Statuto sul doping di Swiss Olympic

In Svizzera con lo Statuto sul doping di Swiss Olympic viene attuato il Codice mondiale antidoping. Nella sua parte introduttiva definisce gli organi della lotta al doping e le rispettive competenze nel nostro Paese. Il Parlamento dello sport, che consta di delegati delle federazioni nazionali, adotta lo Statuto sul doping. La versione attuale è entrata in vigore il 1° gennaio 2015.

Ambito di validità

Lo Statuto sul doping e le relative “Prescrizioni d’esecuzione” sono vincolanti per tutte le federazioni affiliate a Swiss Olympic. Le norme antidoping valgono quindi per tutte le atlete e gli atleti tesserati o membri di un’associazione o di una federazione associate a Swiss Olympic. Lo stesso vale per coloro che prendono parte a competizioni aventi attinenza con le suddette organizzazioni. Le atlete e gli atleti di tali competizioni possono infatti essere sottoposti in ogni momento a un controllo antidoping e, nel caso, sanzionati. Questo vale indipendentemente dal livello di prestazione, età e nazionalità.

Violazioni delle norme antidoping

L’articolo 2 dello Statuto sul doping di Swiss Olympic elenca 10 inosservanze, considerate violazioni ai sensi delle norme antidoping e che quindi costituiscono la definizione di “doping”.

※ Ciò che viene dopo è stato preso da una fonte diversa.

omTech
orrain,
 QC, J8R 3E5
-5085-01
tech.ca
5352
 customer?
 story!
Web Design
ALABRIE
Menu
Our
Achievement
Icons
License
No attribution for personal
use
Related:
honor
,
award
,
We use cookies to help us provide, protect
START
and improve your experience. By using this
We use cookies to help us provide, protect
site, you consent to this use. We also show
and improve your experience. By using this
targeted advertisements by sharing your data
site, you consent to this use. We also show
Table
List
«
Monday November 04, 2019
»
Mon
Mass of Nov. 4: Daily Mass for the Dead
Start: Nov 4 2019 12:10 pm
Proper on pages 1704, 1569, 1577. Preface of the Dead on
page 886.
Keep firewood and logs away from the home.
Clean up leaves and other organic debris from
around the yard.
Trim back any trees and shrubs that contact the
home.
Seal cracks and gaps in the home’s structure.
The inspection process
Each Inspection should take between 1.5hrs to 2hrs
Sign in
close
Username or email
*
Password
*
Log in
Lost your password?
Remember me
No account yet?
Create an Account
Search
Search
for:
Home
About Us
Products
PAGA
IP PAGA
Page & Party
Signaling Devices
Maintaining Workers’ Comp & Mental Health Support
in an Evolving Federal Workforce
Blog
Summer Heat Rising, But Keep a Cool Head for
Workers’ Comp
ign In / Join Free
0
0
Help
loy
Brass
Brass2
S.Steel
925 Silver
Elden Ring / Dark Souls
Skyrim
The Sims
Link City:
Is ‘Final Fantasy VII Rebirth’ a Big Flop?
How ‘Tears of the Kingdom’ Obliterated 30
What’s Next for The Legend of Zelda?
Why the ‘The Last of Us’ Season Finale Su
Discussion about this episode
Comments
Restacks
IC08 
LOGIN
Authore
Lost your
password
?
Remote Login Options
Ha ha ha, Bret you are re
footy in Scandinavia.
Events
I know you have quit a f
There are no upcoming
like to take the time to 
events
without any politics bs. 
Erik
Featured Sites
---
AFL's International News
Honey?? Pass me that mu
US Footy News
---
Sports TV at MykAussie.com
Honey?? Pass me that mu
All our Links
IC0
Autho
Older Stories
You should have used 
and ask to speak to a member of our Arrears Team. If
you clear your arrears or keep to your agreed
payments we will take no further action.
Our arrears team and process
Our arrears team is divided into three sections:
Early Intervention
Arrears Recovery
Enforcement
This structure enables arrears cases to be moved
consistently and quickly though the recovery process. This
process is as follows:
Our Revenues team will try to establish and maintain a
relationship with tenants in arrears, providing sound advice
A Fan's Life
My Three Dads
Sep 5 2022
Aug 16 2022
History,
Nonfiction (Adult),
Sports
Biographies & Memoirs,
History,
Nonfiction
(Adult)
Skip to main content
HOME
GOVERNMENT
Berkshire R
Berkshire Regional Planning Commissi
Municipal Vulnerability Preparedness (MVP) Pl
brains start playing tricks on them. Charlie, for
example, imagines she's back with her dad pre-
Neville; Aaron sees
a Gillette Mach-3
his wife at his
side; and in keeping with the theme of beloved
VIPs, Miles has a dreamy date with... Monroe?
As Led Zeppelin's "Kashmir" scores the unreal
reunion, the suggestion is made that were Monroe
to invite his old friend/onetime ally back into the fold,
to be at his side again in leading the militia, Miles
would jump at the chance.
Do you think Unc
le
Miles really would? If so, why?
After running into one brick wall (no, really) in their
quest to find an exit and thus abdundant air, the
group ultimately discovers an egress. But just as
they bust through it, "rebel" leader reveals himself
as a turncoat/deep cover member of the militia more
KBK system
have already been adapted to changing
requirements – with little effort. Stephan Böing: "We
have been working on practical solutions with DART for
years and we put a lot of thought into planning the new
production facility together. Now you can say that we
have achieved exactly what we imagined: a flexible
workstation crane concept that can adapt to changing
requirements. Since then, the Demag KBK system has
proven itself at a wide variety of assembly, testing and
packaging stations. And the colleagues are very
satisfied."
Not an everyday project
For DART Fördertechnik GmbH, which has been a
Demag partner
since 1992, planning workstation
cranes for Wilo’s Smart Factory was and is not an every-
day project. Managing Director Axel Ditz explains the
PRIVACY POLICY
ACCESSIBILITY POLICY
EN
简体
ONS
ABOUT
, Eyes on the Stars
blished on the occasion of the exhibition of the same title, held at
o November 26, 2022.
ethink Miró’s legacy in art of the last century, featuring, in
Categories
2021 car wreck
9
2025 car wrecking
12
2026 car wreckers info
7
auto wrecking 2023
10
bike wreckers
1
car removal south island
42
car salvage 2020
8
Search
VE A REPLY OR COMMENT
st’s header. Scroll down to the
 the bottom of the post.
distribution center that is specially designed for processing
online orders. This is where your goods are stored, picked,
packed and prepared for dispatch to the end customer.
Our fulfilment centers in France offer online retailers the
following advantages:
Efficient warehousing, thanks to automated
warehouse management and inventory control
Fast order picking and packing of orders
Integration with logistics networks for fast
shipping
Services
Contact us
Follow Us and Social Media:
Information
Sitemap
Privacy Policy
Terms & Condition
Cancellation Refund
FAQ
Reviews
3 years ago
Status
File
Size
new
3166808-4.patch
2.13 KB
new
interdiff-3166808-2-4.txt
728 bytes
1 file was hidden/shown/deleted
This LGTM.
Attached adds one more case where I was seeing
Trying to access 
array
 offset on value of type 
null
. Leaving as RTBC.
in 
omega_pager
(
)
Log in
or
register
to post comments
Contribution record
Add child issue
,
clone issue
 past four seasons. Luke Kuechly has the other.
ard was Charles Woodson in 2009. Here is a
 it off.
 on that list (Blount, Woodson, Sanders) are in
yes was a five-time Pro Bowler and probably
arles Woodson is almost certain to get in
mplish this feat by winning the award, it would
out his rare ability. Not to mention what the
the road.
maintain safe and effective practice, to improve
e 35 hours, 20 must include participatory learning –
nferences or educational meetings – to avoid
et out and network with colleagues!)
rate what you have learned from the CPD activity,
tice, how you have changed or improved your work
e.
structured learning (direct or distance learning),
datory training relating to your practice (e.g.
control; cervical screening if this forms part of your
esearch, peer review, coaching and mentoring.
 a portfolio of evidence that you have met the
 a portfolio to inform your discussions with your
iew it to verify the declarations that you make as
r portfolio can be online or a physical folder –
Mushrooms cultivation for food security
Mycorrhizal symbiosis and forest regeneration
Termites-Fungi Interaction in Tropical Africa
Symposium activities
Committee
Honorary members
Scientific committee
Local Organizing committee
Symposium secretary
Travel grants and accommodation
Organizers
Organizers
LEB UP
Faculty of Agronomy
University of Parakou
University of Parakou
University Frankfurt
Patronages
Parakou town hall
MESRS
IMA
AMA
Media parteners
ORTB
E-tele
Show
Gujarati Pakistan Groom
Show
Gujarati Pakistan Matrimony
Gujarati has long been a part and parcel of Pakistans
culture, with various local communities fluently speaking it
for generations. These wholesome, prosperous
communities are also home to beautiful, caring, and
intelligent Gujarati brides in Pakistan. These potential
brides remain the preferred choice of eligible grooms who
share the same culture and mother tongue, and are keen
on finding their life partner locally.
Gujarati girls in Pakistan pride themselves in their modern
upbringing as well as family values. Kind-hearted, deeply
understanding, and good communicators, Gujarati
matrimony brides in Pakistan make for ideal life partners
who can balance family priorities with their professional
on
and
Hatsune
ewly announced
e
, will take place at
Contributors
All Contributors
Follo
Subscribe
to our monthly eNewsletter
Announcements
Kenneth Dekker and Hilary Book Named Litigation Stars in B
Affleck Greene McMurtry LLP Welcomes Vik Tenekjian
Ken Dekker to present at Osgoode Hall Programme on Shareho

  1. La presenza di una sostanza proibita, dei suoi metaboliti o dei suoi marker nel campione biologico dell’atleta.
  2. Uso o tentato uso di una sostanza vietata o di un metodo proibito da parte dell’atleta.
  3. Elusione, rifiuto od omissione di sottoporsi al prelievo dei campioni biologici.
  4. Mancata reperibilità.
  5. Manomissione o tentata manomissione in relazione a qualsiasi fase del controllo antidoping.
  6. Il possesso di sostanze vietate o di attrezzature destinate all’applicazione di un metodo proibito.
  7. Traffico illegale o tentato traffico illegale di sostanze vietate o di attrezzature destinate all’applicazione di metodi proibiti.
  8. Somministrazione o tentata somministrazione di una sostanza vietata o la (tentata) applicazione di un metodo proibito a un atleta.
  9. Complicità (assistenza, incoraggiamento, istigazione, dissimulazione, cospirazione o altro tipo di complicità intenzionale in riferimento a una violazione o tentata violazione delle norme antidoping da parte di altra persona).
  10. Divieto di associazione di atleti o altra persona con allenatori, medici o altra persona di supporto, sanzionati a causa di violazioni delle norme antidoping o condannati in un procedimento penale o disciplinare connesso al doping.

Le sostanze vietate di cui sopra vengono definite dall’Agenzia mondiale antidoping.

Lista del doping

Prescrizioni d’esecuzione

Lo Statuto sul doping di Swiss Olympic viene precisato dalle prescrizioni d’esecuzione emanate da Antidoping Svizzera.